Only two more degrees celsius to catastrophic climate change


mt everest

At COP3, leaders attempt to find feasible solutions to climate change | Courtesy of Wikimedia Commons

As lakes form on the glaciers of Mt. Everest, the controversy surrounding greenhouse gases is becoming less of a controversy, and more of a critical issue — and rightly so.

In the past, world leaders have neglected global warming. Many were concerned that efforts to reduce emissions would harm their country’s economy.

According to NPR, the Bush Administration did not move forward with environmental efforts in 2007 because “there’s not enough bang for the buck. It says the pace and scale of cuts required by Kyoto would hurt the U.S. economy without providing significant environmental benefits.” This is before the measures were to take effect in 2008.

There were other irreconcilable issues.

At the Third Annual Conference of Parties, COP3, the United States initially signed the Kyoto Protocol, but later rejected it, while countries like China and India were not required to reduce their emissions. In 2012, Canada renounced it.

But the evidence that human activity has negatively affected the planet is undeniable.
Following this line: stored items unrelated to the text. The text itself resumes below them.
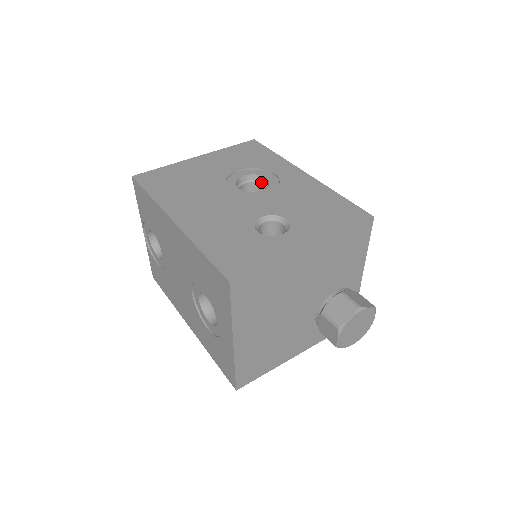
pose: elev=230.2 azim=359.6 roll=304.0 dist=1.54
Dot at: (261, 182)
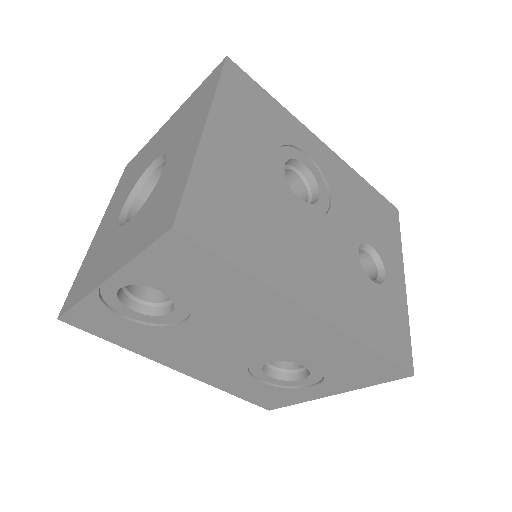
Dot at: (292, 168)
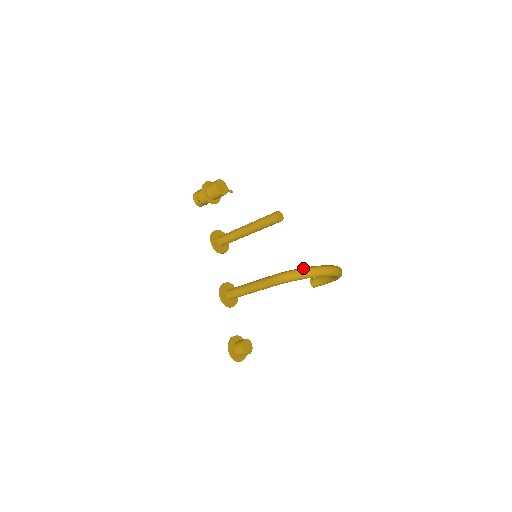
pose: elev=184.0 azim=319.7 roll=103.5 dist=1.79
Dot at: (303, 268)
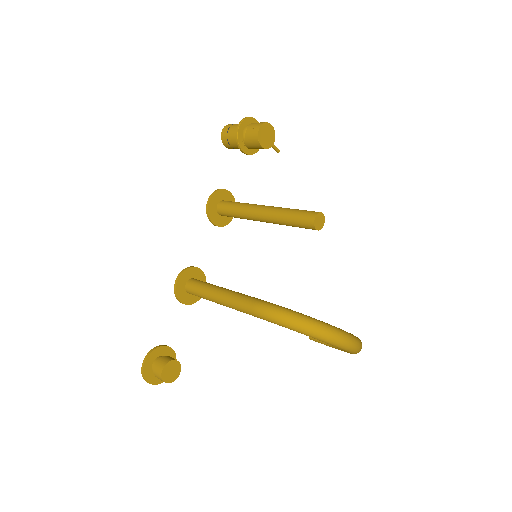
Dot at: (307, 317)
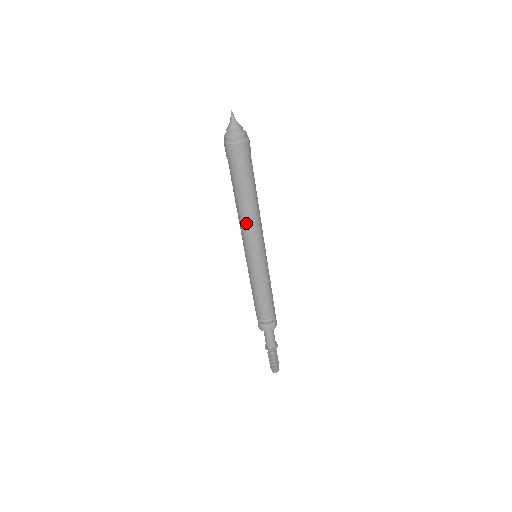
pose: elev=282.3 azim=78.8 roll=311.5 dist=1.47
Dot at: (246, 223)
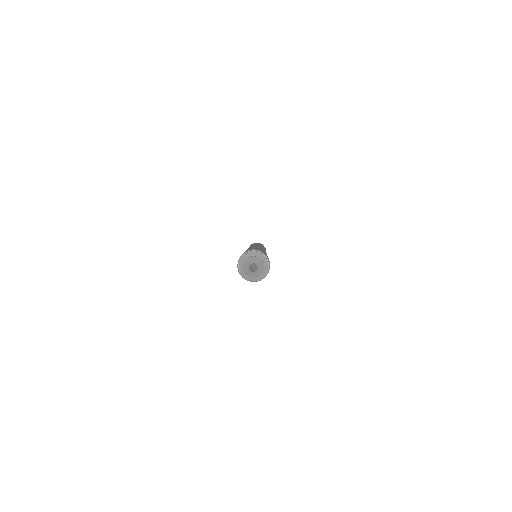
Dot at: occluded
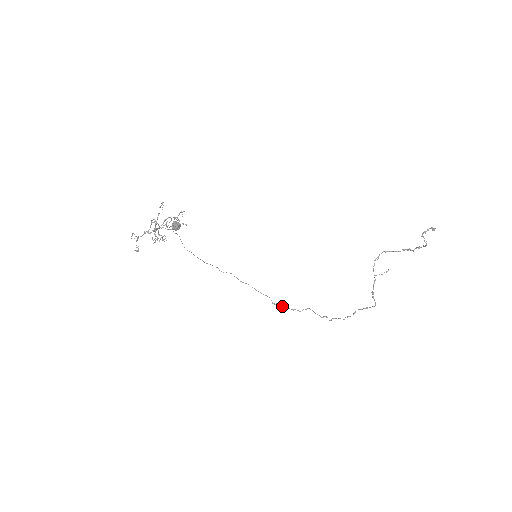
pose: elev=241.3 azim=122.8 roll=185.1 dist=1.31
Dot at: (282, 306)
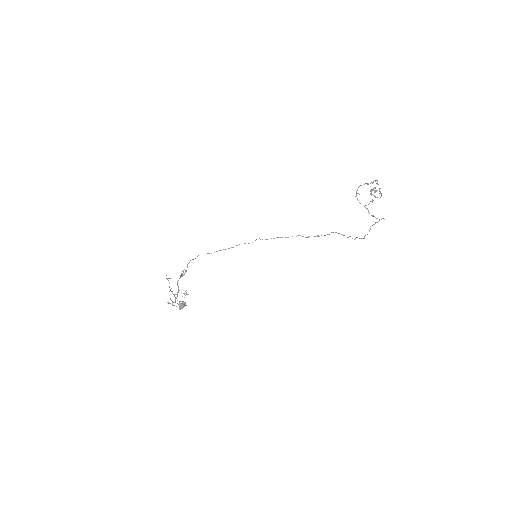
Dot at: occluded
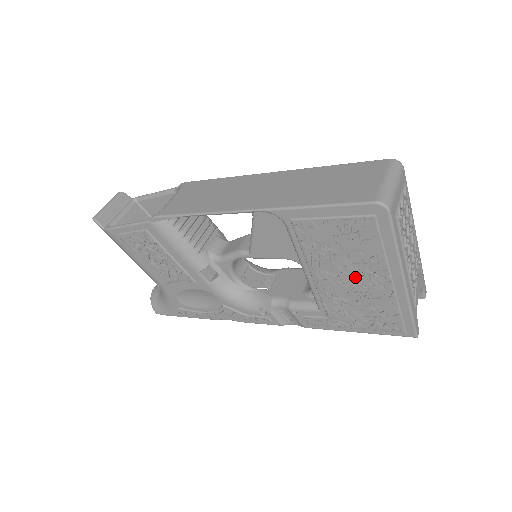
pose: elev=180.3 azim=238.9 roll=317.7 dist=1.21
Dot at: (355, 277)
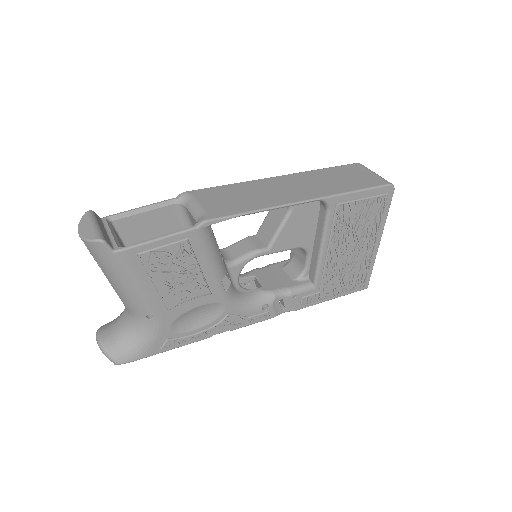
Dot at: (354, 247)
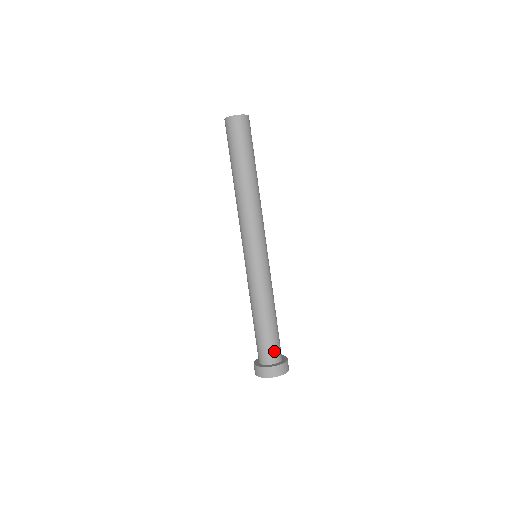
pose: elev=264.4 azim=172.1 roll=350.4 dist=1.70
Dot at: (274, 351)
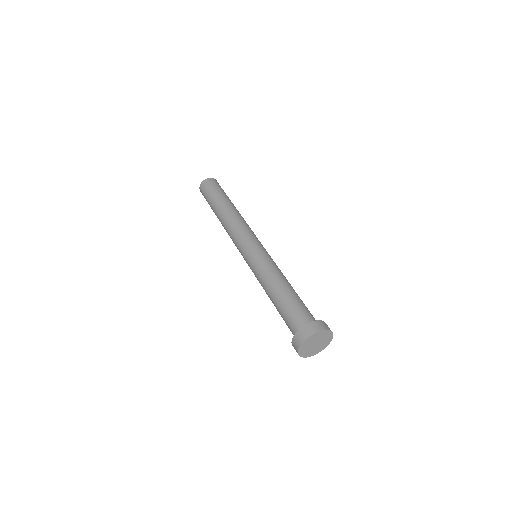
Dot at: (300, 317)
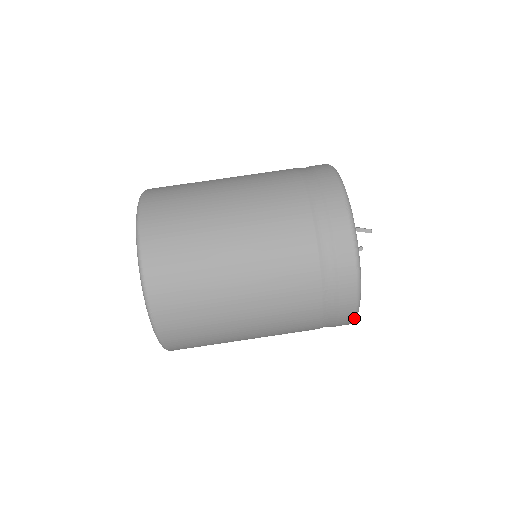
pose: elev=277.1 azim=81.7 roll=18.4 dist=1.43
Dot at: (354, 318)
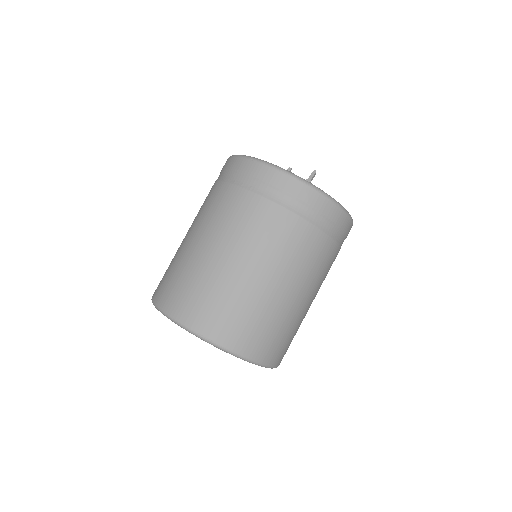
Dot at: occluded
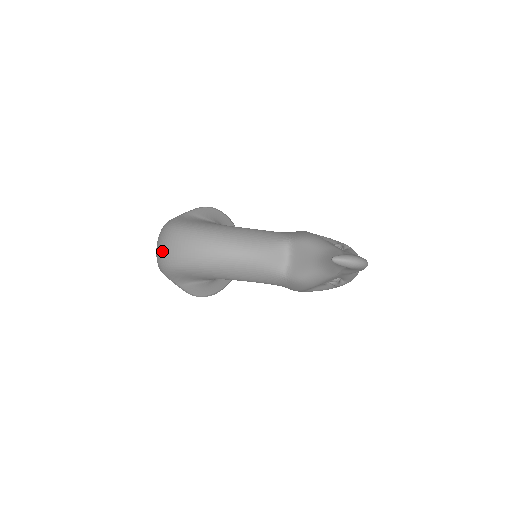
China’s own issues with pollution make the problem hard to conceal and deny.

Recently in China, according to CNN, “Residents… have been told stay indoors after air pollution in Beijing and neighboring regions rose to hazardous levels.”

According to the Global Carbon Atlas and CNN, “the largest contributors of greenhouse gases in 2013 were China with 28 percent and the United States with 14.5 percent.”

Public opinion is changing. A majority of Americans now not only believe that limiting greenhouse gas emissions will benefit the environment and the earth’s future, but they also believe the U.S. should commit to a “binding international agreement to curb growth of greenhouse gas emissions…”

According to the New York Times report on a poll, “Seventy-five percent of Americans polled said that global warming was already having a serious environmental impact or would in the future.”

The New York Times article also reveals “Sixty-three percent of Americans — including a bare majority of Republicans — said they would support domestic policy limiting carbon emissions from power plants.”

Finally, global leaders reintroduced the issue earlier this week at the 21st Annual Conference of Parties and discussed measures that would limit 200 countries’ carbon emissions, which majority of scientists believe drives global warming.

According to Scientific American, over the next couple weeks “leaders hope to emerge with a new international agreement that will keep global rising temperatures well below the 2-degree-Celsius threshold that scientists have deemed a ‘guardrail’ between dangerous and catastrophic climate change.”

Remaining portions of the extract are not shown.